According to a pagan hereabouts the word Lucifer means bearer of light in Latin. The bearer of light Hathor with the sun between his, (bull calf) or her, (Egyptian god of the underworld) horns that is the god the Israelites were worshiping when Moses brought the 10 commandments down the mountain. Looks like those who rebelled against the Lord God of Israel won after all.

But then the sun makes a fairly good source of light to be born by a god, try Horace and a god, try God the father of Jesus all at the same time. So hello young sun worshiper whoever you are and hello the biggest lie ever told leading to the chaos of hell.

Adam Morton:

Surely Dr. Marty knows (and I speak here from a common Lutheran background) that ours is not a generous society any more than it is a just, faithful or Christian society. Yes, of course the generous would take care of the most vulnerable--and there are generous people among us, who make efforts to do just this.
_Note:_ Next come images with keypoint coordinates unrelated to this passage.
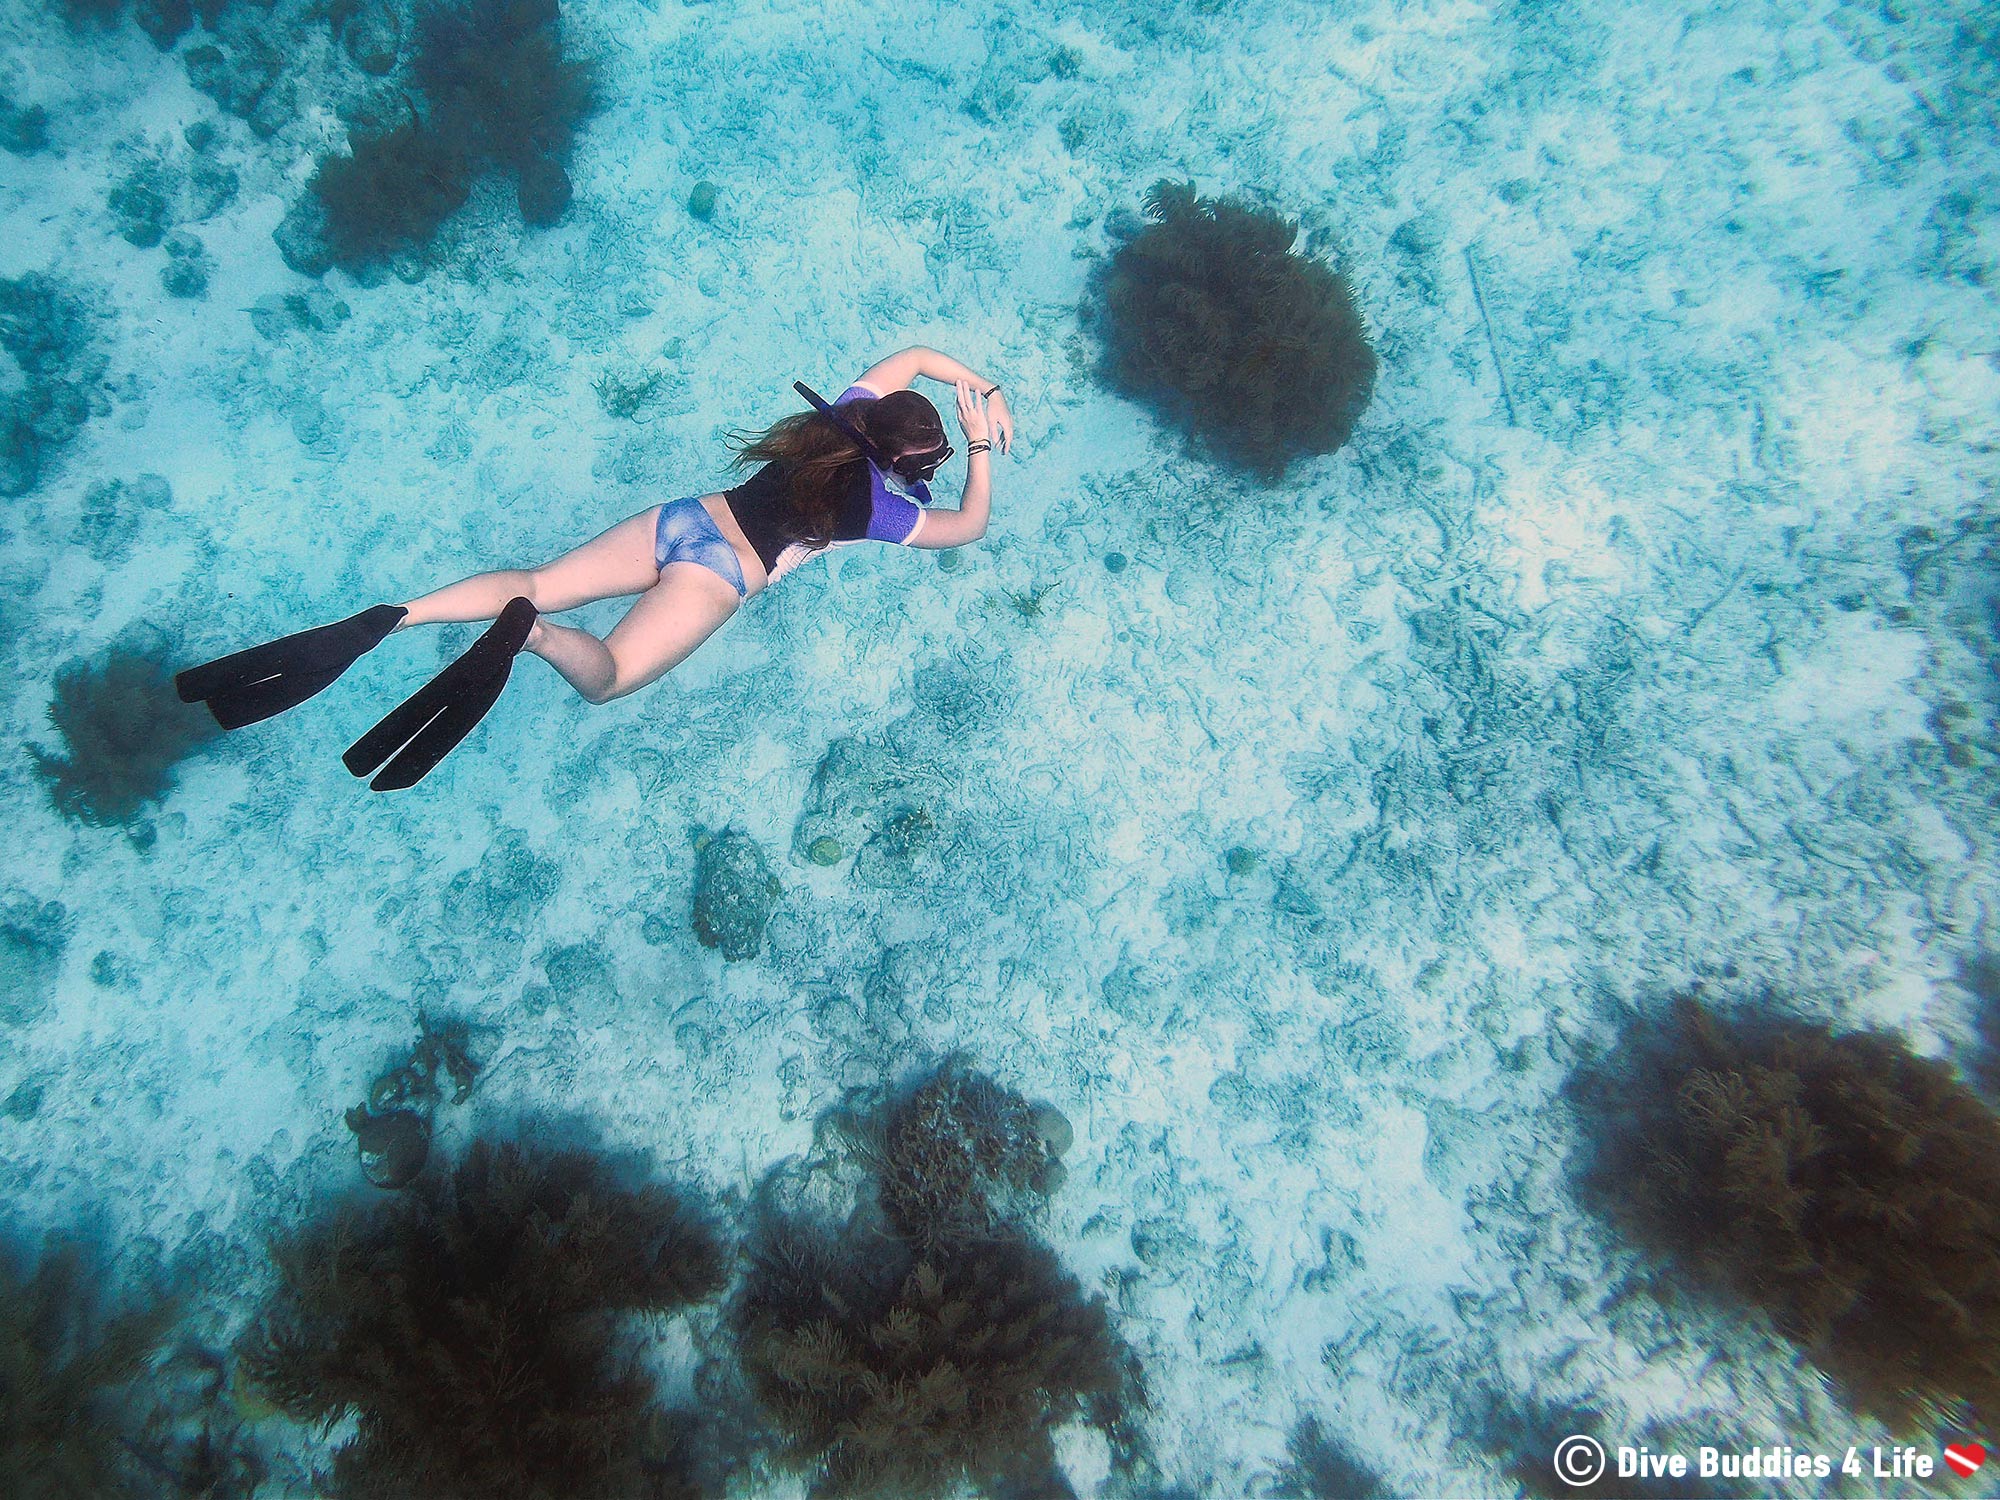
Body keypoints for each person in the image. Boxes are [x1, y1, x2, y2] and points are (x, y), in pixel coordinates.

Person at [175, 347, 1013, 790]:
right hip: (719, 574)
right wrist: (977, 446)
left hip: (688, 517)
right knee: (606, 676)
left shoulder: (845, 414)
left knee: (534, 576)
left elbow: (910, 353)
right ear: (903, 460)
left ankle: (399, 615)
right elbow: (969, 525)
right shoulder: (883, 510)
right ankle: (532, 639)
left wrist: (973, 383)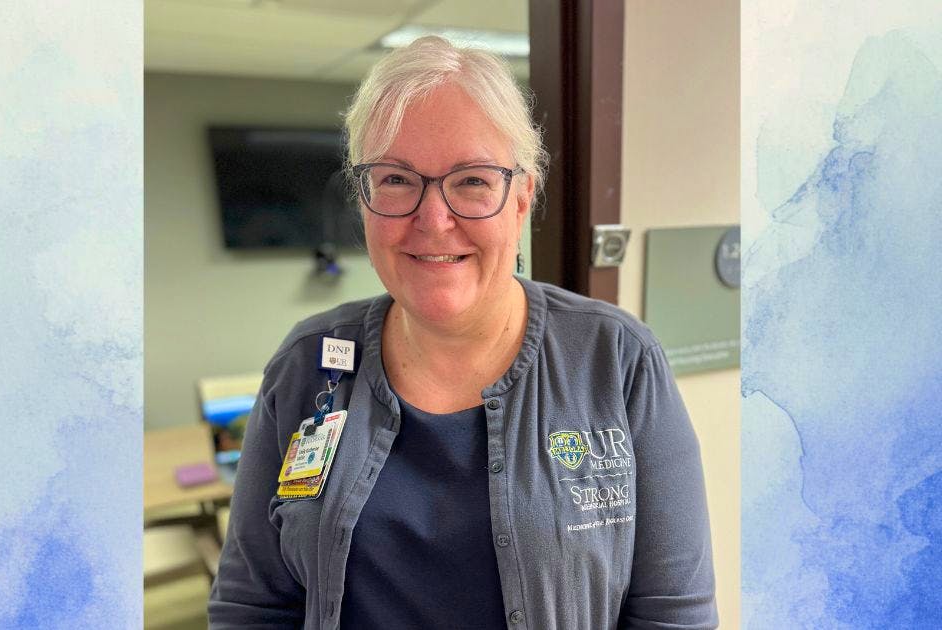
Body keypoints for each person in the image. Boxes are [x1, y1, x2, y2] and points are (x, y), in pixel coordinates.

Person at [208, 36, 717, 629]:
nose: (433, 220)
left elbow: (673, 615)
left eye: (473, 180)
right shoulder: (308, 363)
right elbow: (251, 606)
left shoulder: (618, 360)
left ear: (522, 198)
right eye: (396, 179)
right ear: (363, 200)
But then, if we were generous, we would have no need of any government program to handle these matters--so it's really senseless to pretend that a government program is a sign of generosity. Rather, it indicates sin (as does the law generally).

Now, of course it may be that we need the law to compel provision for the weak, but this can in no way be classified as generosity, either on the part of those compelled or those doing the compelling. So call it necessary if that's your judgment (and let each come to his own conclusions as to how the goals are best accomplished--the state is not always the optimal instrument), but don't dare dress that necessity up as compassion.

TJ:

Our panelist writes: "If we can spend $2 billion, which is two-housand million dollars on one of our wars, we can peacefulliy find ways to do some reapportioing of assets and perhasp assauge te consciences of many (religious) citizens, and inspire others to find ways to meet needs."

I think you meant trillion.

In any case, we can't afford this war.

If you buy a car that you can't afford, do you then rationalize other things you can't afford because of the car that you couldn't afford either? "I can't afford this big screen TV but hey! what the heck! I couldn't afford the car I just bought either."

Please, apply some common sense in the exact same way that you would apply it to your own finances.